From Smitten Kitchen 

2 1/4 cups (280 grams) all-purpose flour
2 teaspoons to 1 1/2 tablespoons (10 to 20 grams) sugar (to taste)
1 tablespoon (15 grams) baking powder
3/4 teaspoon (5 grams) table salt
3/4 teaspoon baking soda
9 tablespoons (125 grams) chilled unsalted butter, cut into small chunks
3/4 cup (175 ml) buttermilk

Heat oven to 400 °F and cover baking sheet with parchment paper. 
Whisk flour, sugar, baking powder, salt and baking soda in large, wide bowl. 
Using fingertips or a pastry blender, work butter into dry ingredients until the mixture resembles a coarse meal
Add buttermilk and stir until large, craggy clumps form. 
Reach hands into bowl and knead mixture briefly until it just holds together.

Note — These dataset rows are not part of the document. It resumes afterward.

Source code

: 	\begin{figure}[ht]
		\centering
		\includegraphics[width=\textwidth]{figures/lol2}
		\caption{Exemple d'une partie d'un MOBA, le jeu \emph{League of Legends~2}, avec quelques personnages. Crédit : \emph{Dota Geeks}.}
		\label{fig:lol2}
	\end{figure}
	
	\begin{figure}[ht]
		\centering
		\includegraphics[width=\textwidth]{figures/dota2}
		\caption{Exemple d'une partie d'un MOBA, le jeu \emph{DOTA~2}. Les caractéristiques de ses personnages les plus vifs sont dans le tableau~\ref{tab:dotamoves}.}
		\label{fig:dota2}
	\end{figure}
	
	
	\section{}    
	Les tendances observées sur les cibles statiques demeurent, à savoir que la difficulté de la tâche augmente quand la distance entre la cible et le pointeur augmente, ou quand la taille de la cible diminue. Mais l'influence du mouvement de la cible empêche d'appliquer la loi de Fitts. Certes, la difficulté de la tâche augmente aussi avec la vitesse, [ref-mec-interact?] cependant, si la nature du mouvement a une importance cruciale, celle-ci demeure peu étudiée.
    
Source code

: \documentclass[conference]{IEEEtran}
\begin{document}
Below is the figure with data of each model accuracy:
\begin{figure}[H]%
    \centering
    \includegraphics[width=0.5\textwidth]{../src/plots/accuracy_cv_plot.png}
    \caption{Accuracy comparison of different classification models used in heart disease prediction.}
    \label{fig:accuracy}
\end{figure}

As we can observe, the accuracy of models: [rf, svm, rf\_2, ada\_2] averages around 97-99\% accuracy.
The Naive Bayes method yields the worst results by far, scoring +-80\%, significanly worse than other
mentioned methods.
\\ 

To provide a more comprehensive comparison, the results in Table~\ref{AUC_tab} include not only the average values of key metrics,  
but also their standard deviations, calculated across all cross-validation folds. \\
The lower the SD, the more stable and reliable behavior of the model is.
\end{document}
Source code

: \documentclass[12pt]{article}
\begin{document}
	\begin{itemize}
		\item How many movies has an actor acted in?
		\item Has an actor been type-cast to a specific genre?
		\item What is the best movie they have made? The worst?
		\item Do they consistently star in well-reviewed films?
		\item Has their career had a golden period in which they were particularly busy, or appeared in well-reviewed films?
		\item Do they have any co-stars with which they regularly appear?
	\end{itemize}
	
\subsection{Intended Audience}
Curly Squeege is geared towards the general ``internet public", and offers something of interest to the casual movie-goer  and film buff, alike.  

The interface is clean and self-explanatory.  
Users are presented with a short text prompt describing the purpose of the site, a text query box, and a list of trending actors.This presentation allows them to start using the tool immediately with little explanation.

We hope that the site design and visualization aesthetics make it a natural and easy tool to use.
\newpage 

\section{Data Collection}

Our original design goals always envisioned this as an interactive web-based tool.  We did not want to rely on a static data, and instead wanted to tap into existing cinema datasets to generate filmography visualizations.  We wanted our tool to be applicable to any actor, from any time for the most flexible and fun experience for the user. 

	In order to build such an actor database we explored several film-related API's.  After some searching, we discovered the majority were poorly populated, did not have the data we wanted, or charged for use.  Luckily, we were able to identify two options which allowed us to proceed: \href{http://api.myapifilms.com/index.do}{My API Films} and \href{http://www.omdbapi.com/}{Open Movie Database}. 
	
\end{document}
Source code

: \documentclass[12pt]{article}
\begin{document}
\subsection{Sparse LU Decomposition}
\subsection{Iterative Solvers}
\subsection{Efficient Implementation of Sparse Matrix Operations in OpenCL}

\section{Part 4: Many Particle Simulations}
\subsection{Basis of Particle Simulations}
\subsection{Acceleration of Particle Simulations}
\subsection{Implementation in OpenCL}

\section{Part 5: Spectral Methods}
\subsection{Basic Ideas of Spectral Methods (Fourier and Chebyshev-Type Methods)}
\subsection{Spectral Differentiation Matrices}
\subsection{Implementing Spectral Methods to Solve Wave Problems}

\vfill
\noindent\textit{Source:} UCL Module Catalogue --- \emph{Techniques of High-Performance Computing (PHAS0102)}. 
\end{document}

To form biscuit rounds: Transfer dough to floured counter and pat out until 1/2 to 3/4-inch thick (err on the thin side if uncertain, as the tall ones will literally rise and then tip over, like mine did the day I photographed these). 
Using a round cutter (2 inches for regular sized biscuits, 3 inches for the monstrous ones shown above), press straight down — twisting produces less layered sides — and transfer rounds to prepared sheet, spacing two inches apart.

Bake until biscuits are golden brown on top, about 12 to 15 minutes.
 
Do ahead: Biscuits are best freshly baked. When I want to plan ahead, I make the biscuit dough and form the individual biscuits, then freeze them until needed. They can be baked directly from the freezer, will just need a couple more minutes baking time.